# insanely overcrowded or what!



## wingedjumper517 (Mar 27, 2005)

Tell me what you all think about this, cuz I was sure ticked off!
This woman said she had (or maybe still has, I dunno) a 5 gal. with a filtration sys. and all, but she kept 6 2" goldfish in it! Talk about overcrowding! That's so unhealthy for your fish. She said all the fish were perky, had a great apetite, and it looked more "colorful" to compact them that way! Some people!


----------



## fish_doc (Jan 31, 2005)

That is a common ideal with people. They see these fish crammed into tanks in the store and think that is how fish are to be kept in large groups in small tanks. Even the pictures on the tank boxes show overstocked tanks. That is what they are shown so that is what they think is normal.


----------



## fishfreaks (Jan 19, 2005)

i'll tell yah, the people these days... :x


----------



## Lexus (Jan 19, 2005)

Material shown:
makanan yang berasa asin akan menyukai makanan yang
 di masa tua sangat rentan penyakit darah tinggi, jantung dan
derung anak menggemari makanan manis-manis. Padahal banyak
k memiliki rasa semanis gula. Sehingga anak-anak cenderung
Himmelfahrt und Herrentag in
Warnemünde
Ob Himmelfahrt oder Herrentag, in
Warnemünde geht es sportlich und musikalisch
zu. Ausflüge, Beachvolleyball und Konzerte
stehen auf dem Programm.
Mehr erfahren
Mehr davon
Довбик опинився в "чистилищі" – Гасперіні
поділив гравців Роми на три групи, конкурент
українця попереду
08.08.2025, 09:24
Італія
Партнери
---
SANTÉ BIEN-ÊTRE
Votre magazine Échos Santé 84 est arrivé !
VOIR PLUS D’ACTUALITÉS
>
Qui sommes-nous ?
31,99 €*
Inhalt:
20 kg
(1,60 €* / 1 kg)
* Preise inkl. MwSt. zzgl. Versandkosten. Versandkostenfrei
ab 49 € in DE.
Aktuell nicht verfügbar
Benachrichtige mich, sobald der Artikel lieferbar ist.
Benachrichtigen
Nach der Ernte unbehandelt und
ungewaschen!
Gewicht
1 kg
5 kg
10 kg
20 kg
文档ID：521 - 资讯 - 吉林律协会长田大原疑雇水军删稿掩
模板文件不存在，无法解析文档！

Exercise tasks:
- 1) Answer these questions from the forum thread:
(a) How many goldfish did the woman keep, and in what size tank?
(b) According to fish_doc, what do the pictures on the tank boxes show?
(c) What date appears on the post by fishfreaks?
- 2) Please list every username that heads a post in the forum thread.
- 3) Write out the part of the forum thread that opens with the words containing "## fish_doc (Jan" and closes with "think is normal.", swapping "crammed" for "packed".

Solutions by task:
- 1)
(a) Six 2-inch goldfish in a 5-gallon tank.
(b) Overstocked tanks.
(c) Jan 19, 2005.

- 2) wingedjumper517, fish_doc, fishfreaks, Lexus

- 3)
## fish_doc (Jan 31, 2005)

That is a common ideal with people. They see these fish packed into tanks in the store and think that is how fish are to be kept in large groups in small tanks. Even the pictures on the tank boxes show overstocked tanks. That is what they are shown so that is what they think is normal.